**Problem to work on:**
Filter the data below and copy out every line that contains the string "باعث", treating uppercase and lowercase as different.

···

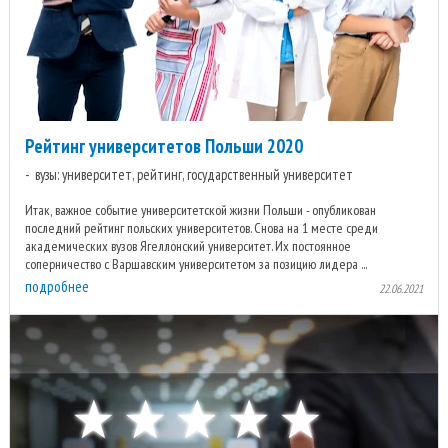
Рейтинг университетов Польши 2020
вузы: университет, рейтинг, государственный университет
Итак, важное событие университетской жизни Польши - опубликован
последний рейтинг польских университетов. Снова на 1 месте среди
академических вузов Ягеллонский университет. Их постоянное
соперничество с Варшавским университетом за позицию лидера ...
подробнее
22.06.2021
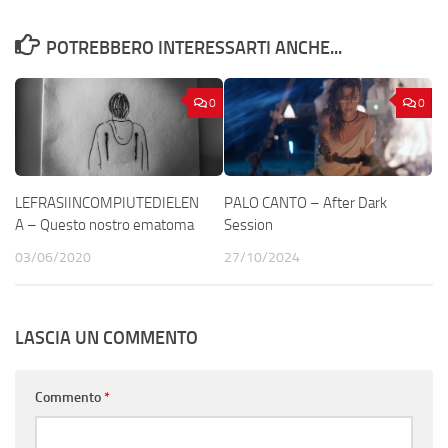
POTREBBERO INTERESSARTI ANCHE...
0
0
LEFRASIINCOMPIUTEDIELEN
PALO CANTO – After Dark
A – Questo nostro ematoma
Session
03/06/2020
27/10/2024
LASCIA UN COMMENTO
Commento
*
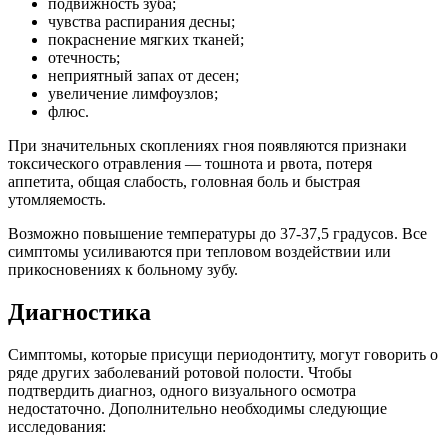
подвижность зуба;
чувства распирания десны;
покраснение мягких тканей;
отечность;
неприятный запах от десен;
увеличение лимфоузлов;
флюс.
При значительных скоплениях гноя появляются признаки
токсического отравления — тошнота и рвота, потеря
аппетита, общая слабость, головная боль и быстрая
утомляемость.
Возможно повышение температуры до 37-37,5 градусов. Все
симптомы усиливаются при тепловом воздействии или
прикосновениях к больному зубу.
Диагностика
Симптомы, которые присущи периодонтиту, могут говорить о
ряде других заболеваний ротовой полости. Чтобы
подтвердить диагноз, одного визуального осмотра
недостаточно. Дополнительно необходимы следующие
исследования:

···

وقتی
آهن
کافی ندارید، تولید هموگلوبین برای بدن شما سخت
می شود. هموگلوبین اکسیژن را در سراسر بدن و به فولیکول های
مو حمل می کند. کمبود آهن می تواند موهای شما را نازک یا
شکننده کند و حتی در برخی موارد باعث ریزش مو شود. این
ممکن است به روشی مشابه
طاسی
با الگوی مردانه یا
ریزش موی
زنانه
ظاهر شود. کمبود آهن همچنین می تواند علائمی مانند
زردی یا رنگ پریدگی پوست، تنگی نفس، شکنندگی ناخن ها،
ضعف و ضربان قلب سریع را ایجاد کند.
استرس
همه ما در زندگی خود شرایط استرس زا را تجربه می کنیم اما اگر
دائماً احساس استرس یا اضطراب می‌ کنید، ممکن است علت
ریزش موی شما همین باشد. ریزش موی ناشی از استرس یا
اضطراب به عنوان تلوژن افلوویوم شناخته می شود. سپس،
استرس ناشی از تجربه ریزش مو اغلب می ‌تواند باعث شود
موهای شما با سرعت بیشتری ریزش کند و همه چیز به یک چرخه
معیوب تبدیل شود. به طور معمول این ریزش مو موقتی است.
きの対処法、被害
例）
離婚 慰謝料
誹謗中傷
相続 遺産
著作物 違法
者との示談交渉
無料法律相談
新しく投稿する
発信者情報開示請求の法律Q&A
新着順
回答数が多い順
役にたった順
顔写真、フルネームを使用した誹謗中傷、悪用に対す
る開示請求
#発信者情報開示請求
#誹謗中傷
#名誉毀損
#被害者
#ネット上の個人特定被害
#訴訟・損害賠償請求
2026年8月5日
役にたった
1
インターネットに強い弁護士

···

**Solved problem:**
شکننده کند و حتی در برخی موارد باعث ریزش مو شود. این
استرس ناشی از تجربه ریزش مو اغلب می ‌تواند باعث شود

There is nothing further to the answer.